GREAT CITIZENS - GAIL BORDEN
Long before he became famous for the invention of condensed milk, Gail Borden, Jr., lived in Galveston for 14 years. Born in New York in 1801, he traveled to Texas in 1829. He started a newspaper, became the customs agent for the Republic of Texas, surveyed the land for the city of Houston, and helped sell land for the for the city of Galveston.
Above all else he was an inventor, and one of his worst failures was the terraqueous machine. This was a wagon with a sail on it that could move on land or water. He tested it first with friends at midnight on the beach but had to put on the brakes because his passengers were so frightened. The second test came in daylight, and with the wind full in his sail he headed straight into the surf. The wagon tipped over 50 feet offshore. No one was hurt, but everyone got wet. When asked where Borden was after the accident, one of the dripping adventurers said, "Drowned, I do most sincerely hope. He richly deserves hope.

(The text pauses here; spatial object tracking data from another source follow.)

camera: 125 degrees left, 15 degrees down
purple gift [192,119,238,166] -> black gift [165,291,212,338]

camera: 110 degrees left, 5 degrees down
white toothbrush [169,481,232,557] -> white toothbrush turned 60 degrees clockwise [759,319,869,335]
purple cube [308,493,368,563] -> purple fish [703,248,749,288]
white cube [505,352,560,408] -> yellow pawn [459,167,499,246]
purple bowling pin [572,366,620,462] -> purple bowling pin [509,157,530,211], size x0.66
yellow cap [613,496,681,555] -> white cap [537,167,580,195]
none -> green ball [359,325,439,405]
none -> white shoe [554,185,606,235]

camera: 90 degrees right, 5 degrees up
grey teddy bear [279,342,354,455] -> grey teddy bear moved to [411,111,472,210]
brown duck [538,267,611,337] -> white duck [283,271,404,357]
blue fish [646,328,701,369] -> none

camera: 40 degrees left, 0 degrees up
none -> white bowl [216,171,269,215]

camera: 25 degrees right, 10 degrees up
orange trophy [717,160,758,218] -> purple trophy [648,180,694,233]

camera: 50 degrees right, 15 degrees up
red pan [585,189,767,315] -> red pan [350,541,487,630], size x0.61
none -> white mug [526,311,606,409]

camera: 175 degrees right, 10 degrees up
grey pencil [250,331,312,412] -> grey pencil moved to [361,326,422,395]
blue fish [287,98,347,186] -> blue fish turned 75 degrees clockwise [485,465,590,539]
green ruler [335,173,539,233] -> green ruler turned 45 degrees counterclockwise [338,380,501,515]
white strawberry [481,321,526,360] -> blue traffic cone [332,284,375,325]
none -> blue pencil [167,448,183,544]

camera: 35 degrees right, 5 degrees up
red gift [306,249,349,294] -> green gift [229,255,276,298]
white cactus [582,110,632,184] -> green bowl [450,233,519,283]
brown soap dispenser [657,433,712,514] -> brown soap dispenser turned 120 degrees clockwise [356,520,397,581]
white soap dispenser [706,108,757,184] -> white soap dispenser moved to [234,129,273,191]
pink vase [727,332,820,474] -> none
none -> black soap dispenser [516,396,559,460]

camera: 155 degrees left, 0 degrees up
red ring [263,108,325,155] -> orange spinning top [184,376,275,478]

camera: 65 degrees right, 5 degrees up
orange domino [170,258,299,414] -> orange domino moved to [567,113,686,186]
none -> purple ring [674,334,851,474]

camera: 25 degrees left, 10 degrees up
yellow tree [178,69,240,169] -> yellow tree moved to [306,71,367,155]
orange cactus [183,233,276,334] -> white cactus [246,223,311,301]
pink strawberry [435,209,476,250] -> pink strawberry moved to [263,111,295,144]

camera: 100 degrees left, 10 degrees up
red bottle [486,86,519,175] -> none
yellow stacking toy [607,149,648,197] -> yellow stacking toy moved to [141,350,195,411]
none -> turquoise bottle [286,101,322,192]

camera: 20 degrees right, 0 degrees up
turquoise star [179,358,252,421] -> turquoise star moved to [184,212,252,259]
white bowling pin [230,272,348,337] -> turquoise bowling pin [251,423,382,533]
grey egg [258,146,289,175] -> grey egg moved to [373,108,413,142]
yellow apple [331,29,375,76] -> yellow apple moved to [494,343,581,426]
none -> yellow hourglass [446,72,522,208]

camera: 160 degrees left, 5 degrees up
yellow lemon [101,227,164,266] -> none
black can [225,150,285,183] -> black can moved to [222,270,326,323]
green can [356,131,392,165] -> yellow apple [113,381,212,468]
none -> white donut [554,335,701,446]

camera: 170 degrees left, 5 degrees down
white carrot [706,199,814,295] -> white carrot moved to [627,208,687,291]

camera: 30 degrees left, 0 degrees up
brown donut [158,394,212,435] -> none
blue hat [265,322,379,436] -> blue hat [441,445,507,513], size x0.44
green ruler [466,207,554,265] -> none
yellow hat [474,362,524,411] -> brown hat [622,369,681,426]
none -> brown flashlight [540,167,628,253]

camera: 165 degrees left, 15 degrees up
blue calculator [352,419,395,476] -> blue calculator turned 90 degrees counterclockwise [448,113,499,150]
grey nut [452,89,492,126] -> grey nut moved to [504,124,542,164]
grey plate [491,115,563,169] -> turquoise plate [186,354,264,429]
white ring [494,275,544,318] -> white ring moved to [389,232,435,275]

Borden did not drown and he continued to invent. He became particularly fascinated with the thought of condensation, or a chemical reaction to reduce a substance to a denser form. He tried it first on meat and made a foul-tasting meat biscuit. It was nutritious, but no one wanted to eat it. In 1856 he succeeded in condensing milk and later made a fortune with the Borden Company in Connecticut.
He died in 1874 but left an interesting thought for lovers. Joe B. Frantz, his biographer, quoted Borden:
"The world is changing in the direction of condensing... Even lovers write no poetry, nor any other stuff and nonsense, now. They condense all they have to say, into a kiss."